[c. 4 February 1763]
J'ai pris la liberté, mon cher frère, d'écrire à m. D'Aguesseau et à m. de Crosne la lettre dont je vous envoie copie.
Je ne sais si mrs de Beaumont, Mariette et Loiseau ne feraient pas bien de présenter requête contre l'insolence du présidial de Montpellier qui a fait saisir leurs factums. Il me semble que c'est outrager à la fois le conseil à qui on les a présentés et les avocats qui les ont faits. Si les avocats n'ont pas le droit de plaider, il n'y aura donc plus ni droit ni loi en France. Je m'imagine que ces trois messieurs ne souffriront pas un tel outrage. Il n'appartient qu'aux juges devant qui l'on plaide de supprimer un factum en le déclarant injurieux et abusif, mais ce n'est pas assurément aux parties à se faire justice elles mêmes. J'espère surtout que cette démarche du présidial de Montpellier, commandée par le parlement de Toulouse, sera une excellente pièce en faveur des Calas.
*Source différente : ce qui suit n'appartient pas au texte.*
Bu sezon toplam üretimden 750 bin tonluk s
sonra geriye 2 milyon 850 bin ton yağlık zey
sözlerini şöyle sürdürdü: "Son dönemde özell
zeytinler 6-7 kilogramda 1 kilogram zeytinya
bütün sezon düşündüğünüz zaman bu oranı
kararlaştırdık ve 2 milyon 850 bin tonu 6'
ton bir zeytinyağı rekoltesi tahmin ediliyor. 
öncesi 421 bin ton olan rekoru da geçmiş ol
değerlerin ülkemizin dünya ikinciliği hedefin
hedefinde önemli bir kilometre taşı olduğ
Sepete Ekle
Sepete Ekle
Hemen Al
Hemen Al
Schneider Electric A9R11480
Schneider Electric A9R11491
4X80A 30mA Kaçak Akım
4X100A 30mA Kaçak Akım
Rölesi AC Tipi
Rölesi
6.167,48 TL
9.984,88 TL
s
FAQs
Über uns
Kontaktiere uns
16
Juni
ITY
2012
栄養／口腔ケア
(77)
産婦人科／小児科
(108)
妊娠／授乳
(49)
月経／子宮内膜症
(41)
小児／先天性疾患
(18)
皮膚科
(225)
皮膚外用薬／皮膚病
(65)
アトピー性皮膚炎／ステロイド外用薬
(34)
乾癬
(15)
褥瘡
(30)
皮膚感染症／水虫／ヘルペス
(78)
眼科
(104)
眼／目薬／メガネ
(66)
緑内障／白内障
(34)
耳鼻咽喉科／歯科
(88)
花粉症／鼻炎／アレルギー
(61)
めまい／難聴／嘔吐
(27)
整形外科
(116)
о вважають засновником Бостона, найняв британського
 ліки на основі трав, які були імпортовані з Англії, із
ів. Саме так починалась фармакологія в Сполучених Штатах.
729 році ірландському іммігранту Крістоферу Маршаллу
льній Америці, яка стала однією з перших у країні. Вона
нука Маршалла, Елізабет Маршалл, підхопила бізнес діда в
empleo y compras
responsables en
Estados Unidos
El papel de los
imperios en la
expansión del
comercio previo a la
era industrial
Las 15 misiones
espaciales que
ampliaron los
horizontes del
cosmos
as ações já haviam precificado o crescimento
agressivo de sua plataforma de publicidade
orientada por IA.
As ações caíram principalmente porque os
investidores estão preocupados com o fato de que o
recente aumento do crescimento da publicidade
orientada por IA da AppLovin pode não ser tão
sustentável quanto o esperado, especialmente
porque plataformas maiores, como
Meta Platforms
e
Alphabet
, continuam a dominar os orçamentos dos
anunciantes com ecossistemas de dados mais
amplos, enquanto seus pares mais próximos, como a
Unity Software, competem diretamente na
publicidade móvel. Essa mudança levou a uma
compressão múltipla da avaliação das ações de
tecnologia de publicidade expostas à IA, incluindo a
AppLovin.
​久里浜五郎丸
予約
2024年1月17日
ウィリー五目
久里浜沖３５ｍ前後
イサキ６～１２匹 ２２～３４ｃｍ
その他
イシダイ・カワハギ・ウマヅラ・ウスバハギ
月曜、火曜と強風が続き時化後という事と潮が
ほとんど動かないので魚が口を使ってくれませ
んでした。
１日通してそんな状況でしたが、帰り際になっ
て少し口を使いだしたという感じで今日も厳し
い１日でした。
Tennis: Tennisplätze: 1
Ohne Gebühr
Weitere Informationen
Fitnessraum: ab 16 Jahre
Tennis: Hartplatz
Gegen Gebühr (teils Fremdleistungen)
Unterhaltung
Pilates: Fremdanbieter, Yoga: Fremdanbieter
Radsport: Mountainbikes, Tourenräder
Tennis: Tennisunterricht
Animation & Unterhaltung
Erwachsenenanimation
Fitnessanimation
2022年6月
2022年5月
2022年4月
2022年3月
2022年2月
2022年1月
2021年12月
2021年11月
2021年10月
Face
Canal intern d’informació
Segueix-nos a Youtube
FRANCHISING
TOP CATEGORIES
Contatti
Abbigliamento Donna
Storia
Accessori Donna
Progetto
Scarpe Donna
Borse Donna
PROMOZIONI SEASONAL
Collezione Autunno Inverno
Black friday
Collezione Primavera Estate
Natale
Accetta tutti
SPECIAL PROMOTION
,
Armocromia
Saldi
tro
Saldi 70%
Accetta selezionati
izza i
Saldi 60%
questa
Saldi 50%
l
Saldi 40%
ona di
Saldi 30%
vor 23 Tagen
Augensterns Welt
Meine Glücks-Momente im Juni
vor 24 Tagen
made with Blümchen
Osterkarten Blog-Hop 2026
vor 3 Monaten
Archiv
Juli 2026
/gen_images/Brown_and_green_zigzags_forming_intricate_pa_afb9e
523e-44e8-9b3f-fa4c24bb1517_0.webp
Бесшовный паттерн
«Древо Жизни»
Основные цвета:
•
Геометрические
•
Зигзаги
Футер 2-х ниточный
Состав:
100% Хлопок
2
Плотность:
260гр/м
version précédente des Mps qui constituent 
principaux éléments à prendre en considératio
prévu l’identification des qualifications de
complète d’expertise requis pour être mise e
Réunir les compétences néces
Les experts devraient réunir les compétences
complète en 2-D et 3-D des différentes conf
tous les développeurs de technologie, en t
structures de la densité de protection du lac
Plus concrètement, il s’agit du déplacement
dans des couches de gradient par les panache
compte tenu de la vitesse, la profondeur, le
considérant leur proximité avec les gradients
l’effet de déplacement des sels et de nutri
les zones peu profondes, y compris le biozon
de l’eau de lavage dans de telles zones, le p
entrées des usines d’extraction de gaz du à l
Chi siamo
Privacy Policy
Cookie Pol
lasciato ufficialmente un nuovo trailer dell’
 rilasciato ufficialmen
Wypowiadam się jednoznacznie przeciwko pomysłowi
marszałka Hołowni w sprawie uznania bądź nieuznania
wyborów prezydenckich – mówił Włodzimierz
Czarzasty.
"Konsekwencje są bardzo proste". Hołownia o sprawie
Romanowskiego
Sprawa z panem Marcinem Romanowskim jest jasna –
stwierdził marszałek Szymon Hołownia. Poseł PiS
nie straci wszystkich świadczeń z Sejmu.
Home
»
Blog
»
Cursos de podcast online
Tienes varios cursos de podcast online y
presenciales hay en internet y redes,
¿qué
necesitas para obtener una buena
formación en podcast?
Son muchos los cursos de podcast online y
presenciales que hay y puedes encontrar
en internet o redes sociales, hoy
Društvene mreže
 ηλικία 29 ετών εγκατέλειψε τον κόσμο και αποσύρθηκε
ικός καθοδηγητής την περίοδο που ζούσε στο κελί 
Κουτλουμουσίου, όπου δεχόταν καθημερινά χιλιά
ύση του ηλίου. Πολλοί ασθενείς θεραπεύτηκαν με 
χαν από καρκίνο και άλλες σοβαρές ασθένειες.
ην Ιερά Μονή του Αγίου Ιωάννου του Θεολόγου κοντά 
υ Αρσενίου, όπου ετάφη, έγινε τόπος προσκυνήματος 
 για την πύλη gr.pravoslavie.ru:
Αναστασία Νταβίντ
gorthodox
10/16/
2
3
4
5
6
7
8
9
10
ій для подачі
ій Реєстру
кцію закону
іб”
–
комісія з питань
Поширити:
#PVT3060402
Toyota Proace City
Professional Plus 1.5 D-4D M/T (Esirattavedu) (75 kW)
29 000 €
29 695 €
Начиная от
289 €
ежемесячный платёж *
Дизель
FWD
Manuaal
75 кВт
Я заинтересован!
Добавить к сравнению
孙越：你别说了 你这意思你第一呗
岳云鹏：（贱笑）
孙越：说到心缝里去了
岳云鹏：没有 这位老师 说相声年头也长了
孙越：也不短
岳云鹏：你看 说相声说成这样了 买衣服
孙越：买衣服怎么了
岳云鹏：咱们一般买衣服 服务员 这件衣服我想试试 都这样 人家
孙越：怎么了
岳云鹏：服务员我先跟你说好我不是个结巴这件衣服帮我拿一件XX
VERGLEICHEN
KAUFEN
On ne doit plus regarder les juges du Languedoc que comme des criminels qui cherchent à écarter les preuves de leur crime aux yeux de leur province.
Je rouvre ma lettre pour supplier mon frère de faire parvenir mon certificat de vie à m. Delaleu, notaire, car enfin je suis en vie encore, et c'est assurément pour vous aimer.